> _Exercise requirements_:
Repeat every line of the data below word for word, keeping each line break where it falls.

> _Records provided_:
Segment Open

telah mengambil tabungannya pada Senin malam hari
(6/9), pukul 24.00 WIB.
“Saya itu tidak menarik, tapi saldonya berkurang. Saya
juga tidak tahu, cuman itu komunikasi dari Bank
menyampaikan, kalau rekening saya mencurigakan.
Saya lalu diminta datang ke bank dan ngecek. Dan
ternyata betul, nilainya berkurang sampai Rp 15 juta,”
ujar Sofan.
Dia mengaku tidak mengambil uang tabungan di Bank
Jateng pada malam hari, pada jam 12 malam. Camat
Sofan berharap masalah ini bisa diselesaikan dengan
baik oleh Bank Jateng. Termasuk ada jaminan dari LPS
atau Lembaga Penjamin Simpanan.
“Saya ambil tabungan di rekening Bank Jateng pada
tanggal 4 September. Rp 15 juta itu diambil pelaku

Segment Closed

> _Task output_:
telah mengambil tabungannya pada Senin malam hari
(6/9), pukul 24.00 WIB.
“Saya itu tidak menarik, tapi saldonya berkurang. Saya
juga tidak tahu, cuman itu komunikasi dari Bank
menyampaikan, kalau rekening saya mencurigakan.
Saya lalu diminta datang ke bank dan ngecek. Dan
ternyata betul, nilainya berkurang sampai Rp 15 juta,”
ujar Sofan.
Dia mengaku tidak mengambil uang tabungan di Bank
Jateng pada malam hari, pada jam 12 malam. Camat
Sofan berharap masalah ini bisa diselesaikan dengan
baik oleh Bank Jateng. Termasuk ada jaminan dari LPS
atau Lembaga Penjamin Simpanan.
“Saya ambil tabungan di rekening Bank Jateng pada
tanggal 4 September. Rp 15 juta itu diambil pelaku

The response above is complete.